C’est de ce moment, quasiment à l’exacte moitié du livre, que Camille date explicitement « la fin », le moment depuis lequel elle a « peur », qu’elle sait que derrière le bonheur et le calme se tapit « le drame qui en un tournemain, en une fraction de seconde, modifie la réalité à jamais (…) Le drame du souffle coupé, de la vie pour toujours modifiée, des rires annulés, du bonheur mort-né ». Et dans ces regards qui avec douceur et rire sur la fille se posaient, dans ce regard, « pour moi, plus rien, plus jamais ». De ce jour, la beauté détruite, l’haleine épaisse, les dents noires, la vulgarité, les insultes, la méchanceté, qui va jusqu’à faire dire à Camille que jamais ni Paula ni Marie-France ne l’ont aimée.
C’est de ce moment que date aussi l’extrême vigilance de celle qui, dans une inversion des rôles, devient celle qui doit protéger sa mère.
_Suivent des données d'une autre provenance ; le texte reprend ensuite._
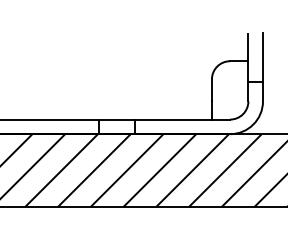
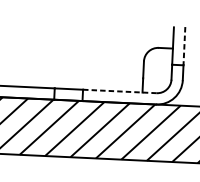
line: (263, 57) -> (184, 46), solid -> dashed
line: (183, 119) -> (120, 91), solid -> dashed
On comprend mieux alors le terrible conflit de loyauté, cette « hydre à plusieurs têtes », qui, comme dans les contes d’enfant ou les mythologies, vient déchirer les entrailles de l’enfant, devenue jeune fille puis femme. Protéger sa mère, qui elle aussi, dans cette lignée féminine autrefois solaire, aujourd’hui suicidaire, pourrait choisir cette échappée. Le conflit de loyauté, qui fait que c’est bien compliqué, de lever les secrets, quand il y a de l’amour – pour la mère, pour le frère, et puis, aussi, pour le beau-père –, et qu’on doit composer avec ces débris d’amour blessé, de fidélité et de culpabilité mêlées, trouver la solution dans cette équation où on aura toujours tout faux. Et c’est sans doute là que l’écriture devient un acte de courage, un acte de liberté, et d’amour malgré tout : en choisissant finalement ses enfants, leur sécurité, leur protection, leur bonheur, contre la fidélité à sa mère, contrairement à ce qu’avait fait Évelyne, Camille rejoint à son tour la lignée féminine, les perpétue et les dépasse, Paula, Évelyne, Marie-France, et s’affirme comme individu, et non plus seulement comme petite-fille, fille ou nièce de.
Et de cela, Évelyne – Madame Pisier, notre mère, ma mère, maman, ma maman, mon Évelyne, mon Évelyne à moi, maman chérie, ma mamouchka –, à coup sûr, serait fière.
Camille Kouchner, La Familia grande, éditions du Seuil, 208 pages.